++++ DATA PROVIDED ++++

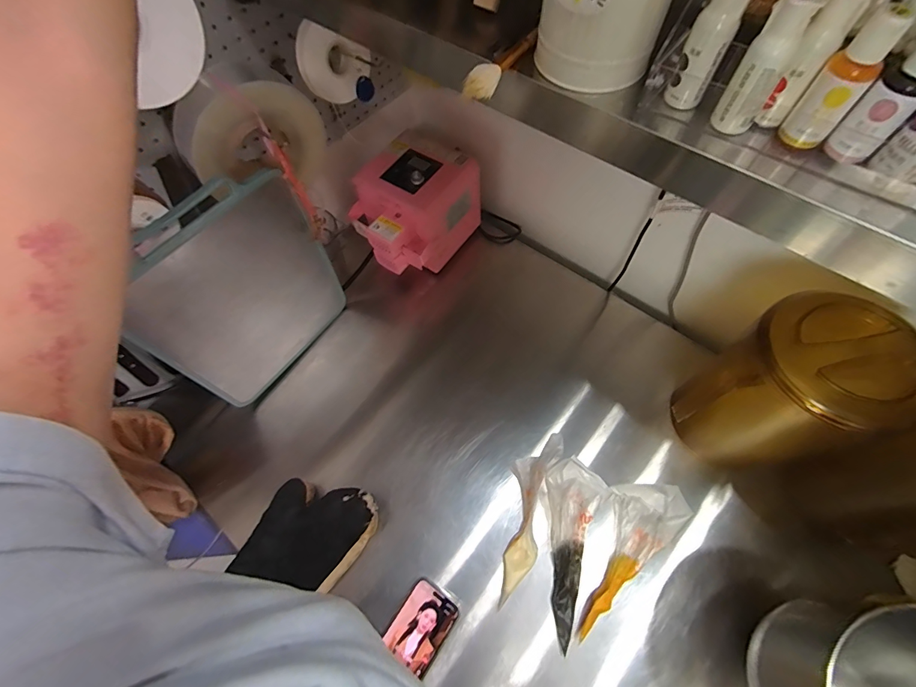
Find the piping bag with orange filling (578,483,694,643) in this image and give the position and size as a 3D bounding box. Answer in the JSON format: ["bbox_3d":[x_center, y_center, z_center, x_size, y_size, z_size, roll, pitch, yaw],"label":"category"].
[{"bbox_3d":[0.237,0.302,0.595,0.251,0.065,0.091,-40,69,-15],"label":"piping bag with orange filling"}]

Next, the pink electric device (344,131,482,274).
[{"bbox_3d":[-0.089,-0.264,0.791,0.190,0.171,0.218,34,71,17],"label":"pink electric device"}]

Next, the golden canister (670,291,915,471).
[{"bbox_3d":[0.432,0.069,0.555,0.179,0.291,0.132,21,67,12],"label":"golden canister"}]

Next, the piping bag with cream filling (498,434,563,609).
[{"bbox_3d":[0.103,0.265,0.614,0.062,0.063,0.244,15,66,10],"label":"piping bag with cream filling"}]

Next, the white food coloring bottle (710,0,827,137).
[{"bbox_3d":[0.183,-0.165,0.237,0.023,0.073,0.020,37,72,18],"label":"white food coloring bottle"}]

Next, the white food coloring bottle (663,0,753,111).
[{"bbox_3d":[0.158,-0.190,0.250,0.025,0.072,0.019,29,69,16],"label":"white food coloring bottle"}]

++++

GOAL OF THE EXERCISE:
Quote the entries in full. Any image among them is to be omitted from the copy.

TASK RESPONSE:
Find the piping bag with orange filling (578,483,694,643) in this image and give the position and size as a 3D bounding box. Answer in the JSON format: ["bbox_3d":[x_center, y_center, z_center, x_size, y_size, z_size, roll, pitch, yaw],"label":"category"].
[{"bbox_3d":[0.237,0.302,0.595,0.251,0.065,0.091,-40,69,-15],"label":"piping bag with orange filling"}]

Next, the pink electric device (344,131,482,274).
[{"bbox_3d":[-0.089,-0.264,0.791,0.190,0.171,0.218,34,71,17],"label":"pink electric device"}]

Next, the golden canister (670,291,915,471).
[{"bbox_3d":[0.432,0.069,0.555,0.179,0.291,0.132,21,67,12],"label":"golden canister"}]

Next, the piping bag with cream filling (498,434,563,609).
[{"bbox_3d":[0.103,0.265,0.614,0.062,0.063,0.244,15,66,10],"label":"piping bag with cream filling"}]

Next, the white food coloring bottle (710,0,827,137).
[{"bbox_3d":[0.183,-0.165,0.237,0.023,0.073,0.020,37,72,18],"label":"white food coloring bottle"}]

Next, the white food coloring bottle (663,0,753,111).
[{"bbox_3d":[0.158,-0.190,0.250,0.025,0.072,0.019,29,69,16],"label":"white food coloring bottle"}]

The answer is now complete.